Collected data
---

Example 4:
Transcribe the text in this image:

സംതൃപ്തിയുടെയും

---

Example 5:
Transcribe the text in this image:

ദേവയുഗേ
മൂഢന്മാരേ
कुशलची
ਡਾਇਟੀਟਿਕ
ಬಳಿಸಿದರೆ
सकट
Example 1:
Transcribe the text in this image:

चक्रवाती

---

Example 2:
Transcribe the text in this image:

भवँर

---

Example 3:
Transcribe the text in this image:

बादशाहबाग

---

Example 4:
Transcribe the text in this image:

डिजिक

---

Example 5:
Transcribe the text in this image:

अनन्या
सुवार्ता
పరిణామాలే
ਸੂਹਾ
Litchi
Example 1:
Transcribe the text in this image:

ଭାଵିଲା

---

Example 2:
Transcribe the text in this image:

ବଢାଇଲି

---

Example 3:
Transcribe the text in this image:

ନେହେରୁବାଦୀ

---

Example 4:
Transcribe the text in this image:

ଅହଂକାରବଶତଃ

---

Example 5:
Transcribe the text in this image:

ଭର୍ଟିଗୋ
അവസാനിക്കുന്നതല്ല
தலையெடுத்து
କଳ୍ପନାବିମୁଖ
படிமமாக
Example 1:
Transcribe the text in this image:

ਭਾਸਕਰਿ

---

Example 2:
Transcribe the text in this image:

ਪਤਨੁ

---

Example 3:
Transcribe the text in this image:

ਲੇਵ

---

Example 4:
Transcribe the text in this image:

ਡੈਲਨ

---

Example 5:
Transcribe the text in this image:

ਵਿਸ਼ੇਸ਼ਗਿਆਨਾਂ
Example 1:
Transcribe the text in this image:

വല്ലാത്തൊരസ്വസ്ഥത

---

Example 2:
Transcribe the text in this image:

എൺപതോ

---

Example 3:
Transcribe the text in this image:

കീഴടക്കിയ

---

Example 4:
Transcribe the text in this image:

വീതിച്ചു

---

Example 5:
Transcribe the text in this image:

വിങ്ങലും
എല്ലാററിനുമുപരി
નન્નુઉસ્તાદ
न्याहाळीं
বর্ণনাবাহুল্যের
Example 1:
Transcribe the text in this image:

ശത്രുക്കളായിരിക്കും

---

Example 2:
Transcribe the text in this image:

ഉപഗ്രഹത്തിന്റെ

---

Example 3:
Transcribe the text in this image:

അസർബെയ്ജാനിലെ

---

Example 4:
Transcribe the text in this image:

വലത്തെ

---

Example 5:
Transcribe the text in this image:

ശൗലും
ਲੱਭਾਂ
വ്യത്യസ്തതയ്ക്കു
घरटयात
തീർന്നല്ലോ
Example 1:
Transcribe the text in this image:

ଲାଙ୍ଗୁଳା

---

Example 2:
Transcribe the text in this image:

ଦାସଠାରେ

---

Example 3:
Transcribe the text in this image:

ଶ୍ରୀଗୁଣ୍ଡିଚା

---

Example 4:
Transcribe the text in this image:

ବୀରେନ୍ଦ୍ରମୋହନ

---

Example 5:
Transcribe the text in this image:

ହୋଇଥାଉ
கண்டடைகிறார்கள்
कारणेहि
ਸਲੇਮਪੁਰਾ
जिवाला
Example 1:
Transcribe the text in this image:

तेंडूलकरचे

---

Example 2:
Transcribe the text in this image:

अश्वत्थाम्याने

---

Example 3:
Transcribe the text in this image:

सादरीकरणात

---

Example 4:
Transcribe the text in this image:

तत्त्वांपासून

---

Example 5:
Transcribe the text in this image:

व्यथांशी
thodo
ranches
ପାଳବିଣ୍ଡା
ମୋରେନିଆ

◆ **What is expected**: Give back each entry above precisely as it was written.

◆ **Task answer**:
---

Example 4:
Transcribe the text in this image:

സംതൃപ്തിയുടെയും

---

Example 5:
Transcribe the text in this image:

ദേവയുഗേ
മൂഢന്മാരേ
कुशलची
ਡਾਇਟੀਟਿਕ
ಬಳಿಸಿದರೆ
सकट
Example 1:
Transcribe the text in this image:

चक्रवाती

---

Example 2:
Transcribe the text in this image:

भवँर

---

Example 3:
Transcribe the text in this image:

बादशाहबाग

---

Example 4:
Transcribe the text in this image:

डिजिक

---

Example 5:
Transcribe the text in this image:

अनन्या
सुवार्ता
పరిణామాలే
ਸੂਹਾ
Litchi
Example 1:
Transcribe the text in this image:

ଭାଵିଲା

---

Example 2:
Transcribe the text in this image:

ବଢାଇଲି

---

Example 3:
Transcribe the text in this image:

ନେହେରୁବାଦୀ

---

Example 4:
Transcribe the text in this image:

ଅହଂକାରବଶତଃ

---

Example 5:
Transcribe the text in this image:

ଭର୍ଟିଗୋ
അവസാനിക്കുന്നതല്ല
தலையெடுத்து
କଳ୍ପନାବିମୁଖ
படிமமாக
Example 1:
Transcribe the text in this image:

ਭਾਸਕਰਿ

---

Example 2:
Transcribe the text in this image:

ਪਤਨੁ

---

Example 3:
Transcribe the text in this image:

ਲੇਵ

---

Example 4:
Transcribe the text in this image:

ਡੈਲਨ

---

Example 5:
Transcribe the text in this image:

ਵਿਸ਼ੇਸ਼ਗਿਆਨਾਂ
Example 1:
Transcribe the text in this image:

വല്ലാത്തൊരസ്വസ്ഥത

---

Example 2:
Transcribe the text in this image:

എൺപതോ

---

Example 3:
Transcribe the text in this image:

കീഴടക്കിയ

---

Example 4:
Transcribe the text in this image:

വീതിച്ചു

---

Example 5:
Transcribe the text in this image:

വിങ്ങലും
എല്ലാററിനുമുപരി
નન્નુઉસ્તાદ
न्याहाळीं
বর্ণনাবাহুল্যের
Example 1:
Transcribe the text in this image:

ശത്രുക്കളായിരിക്കും

---

Example 2:
Transcribe the text in this image:

ഉപഗ്രഹത്തിന്റെ

---

Example 3:
Transcribe the text in this image:

അസർബെയ്ജാനിലെ

---

Example 4:
Transcribe the text in this image:

വലത്തെ

---

Example 5:
Transcribe the text in this image:

ശൗലും
ਲੱਭਾਂ
വ്യത്യസ്തതയ്ക്കു
घरटयात
തീർന്നല്ലോ
Example 1:
Transcribe the text in this image:

ଲାଙ୍ଗୁଳା

---

Example 2:
Transcribe the text in this image:

ଦାସଠାରେ

---

Example 3:
Transcribe the text in this image:

ଶ୍ରୀଗୁଣ୍ଡିଚା

---

Example 4:
Transcribe the text in this image:

ବୀରେନ୍ଦ୍ରମୋହନ

---

Example 5:
Transcribe the text in this image:

ହୋଇଥାଉ
கண்டடைகிறார்கள்
कारणेहि
ਸਲੇਮਪੁਰਾ
जिवाला
Example 1:
Transcribe the text in this image:

तेंडूलकरचे

---

Example 2:
Transcribe the text in this image:

अश्वत्थाम्याने

---

Example 3:
Transcribe the text in this image:

सादरीकरणात

---

Example 4:
Transcribe the text in this image:

तत्त्वांपासून

---

Example 5:
Transcribe the text in this image:

व्यथांशी
thodo
ranches
ପାଳବିଣ୍ଡା
ମୋରେନିଆ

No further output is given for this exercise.